Physical therapy and exercise are important before and after your time in the hospital. Your Joint Replacement Guidebook identifies preoperative exercises, goals and activity guidelines. The Total Joint Center's physical therapy team chooses these activities to help you become as fit as possible before your total joint replacement. Although exercise before your joint replacement surgery may be difficult–and you should stop if it becomes too painful–the effort will make for a much easier recovery.
Recommended exercises focus on arm strengthening, since you will rely on your arms for many daily activities as you recover from surgery. Beyond completing exercises at home, we suggest joining Reston Therapy & Fitness, located on the Reston Hospital campus, which offers preoperative medically supervised fitness training and pre- and postoperative physical therapy. After completing physical therapy, many patients continue to take advantage of the services provided at Reston Therapy & Fitness.
More than 600,000 patients undergo successful joint replacement surgery in the United States every year. For the majority, the new joint will last the rest of their lives, depending on weight, activity level and age.
As with any surgical procedure, joint replacement surgery comes with certain risks. While complications are rare and extensive measures are taken to minimize risk and to be aware of potential problems, including:
- Infection – Infections may occur in the hospital or after you go home. Areas in the wound or around the new joint are at a higher risk. To minimize the risk of infection, you'll receive antibiotics before and after surgery. Reston Hospital enforces strict infection control policies and procedures in every patient care area. Your patient care team also ensures that the operating site is sterile, all instruments have been sterilized and the number of operating personnel entering and leaving the operating room is limited.

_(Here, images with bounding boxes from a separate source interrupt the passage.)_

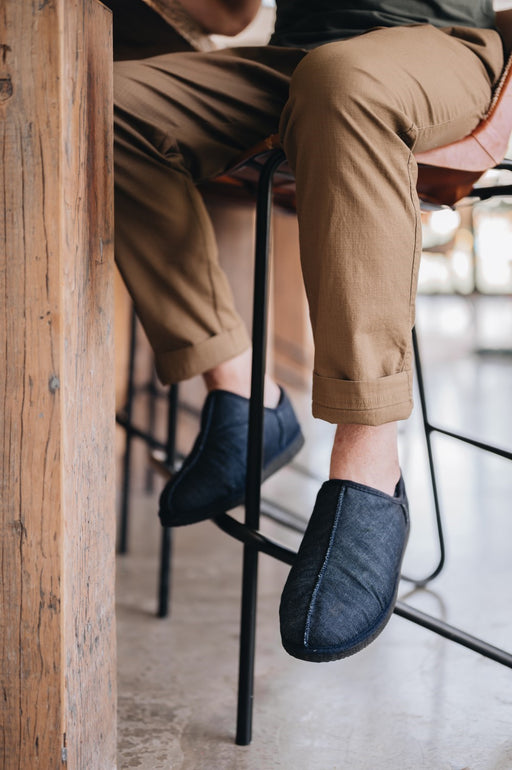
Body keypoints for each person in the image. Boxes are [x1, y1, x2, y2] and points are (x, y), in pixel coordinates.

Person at [113, 0, 504, 662]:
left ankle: (371, 466)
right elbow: (233, 17)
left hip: (443, 52)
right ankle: (242, 392)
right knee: (99, 104)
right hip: (294, 62)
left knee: (344, 80)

- Blood Clots – Blood that moves too slowly may form clots (lumps). To help prevent clotting, you may be given medication, special stockings to wear and instruction about exercises you can perform.

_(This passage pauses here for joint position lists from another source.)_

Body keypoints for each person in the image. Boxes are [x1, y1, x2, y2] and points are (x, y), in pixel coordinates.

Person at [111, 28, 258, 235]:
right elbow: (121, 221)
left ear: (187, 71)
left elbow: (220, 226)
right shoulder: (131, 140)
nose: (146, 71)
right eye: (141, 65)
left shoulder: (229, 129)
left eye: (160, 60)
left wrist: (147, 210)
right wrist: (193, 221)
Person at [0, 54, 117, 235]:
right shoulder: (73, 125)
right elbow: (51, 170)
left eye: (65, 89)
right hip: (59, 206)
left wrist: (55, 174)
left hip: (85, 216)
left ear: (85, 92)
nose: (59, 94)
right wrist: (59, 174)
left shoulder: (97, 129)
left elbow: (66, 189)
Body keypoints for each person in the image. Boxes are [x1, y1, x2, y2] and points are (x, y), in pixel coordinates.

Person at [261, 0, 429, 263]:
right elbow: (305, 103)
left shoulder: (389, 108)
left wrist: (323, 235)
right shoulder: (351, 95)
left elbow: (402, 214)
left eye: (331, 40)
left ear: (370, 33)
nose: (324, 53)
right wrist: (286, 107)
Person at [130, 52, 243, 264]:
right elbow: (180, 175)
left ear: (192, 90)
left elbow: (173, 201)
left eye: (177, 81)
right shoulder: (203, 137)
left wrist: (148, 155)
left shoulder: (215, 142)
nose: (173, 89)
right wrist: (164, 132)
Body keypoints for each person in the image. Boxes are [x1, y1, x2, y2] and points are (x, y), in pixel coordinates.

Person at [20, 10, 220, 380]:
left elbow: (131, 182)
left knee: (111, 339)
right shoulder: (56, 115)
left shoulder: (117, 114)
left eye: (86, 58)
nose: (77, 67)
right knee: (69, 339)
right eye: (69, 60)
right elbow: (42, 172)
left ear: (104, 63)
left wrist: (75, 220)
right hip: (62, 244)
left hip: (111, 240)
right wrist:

- Pain/Stiffness/Swelling – After surgery, you may experience some stiffness and swelling. As you move your new joint and your muscles strengthen, pain will lessen and your flexibility will increase.
- Other Risks – Rare but possible risks include implant loosening or dislocation and damage to nerves or blood vessels.
Your surgeon will discuss these and other risks with you and answer your questions. After you've discussed the operation thoroughly with your surgeon, you'll be asked to sign a consent form, confirming you understand the risks and complications associated with joint replacement surgery.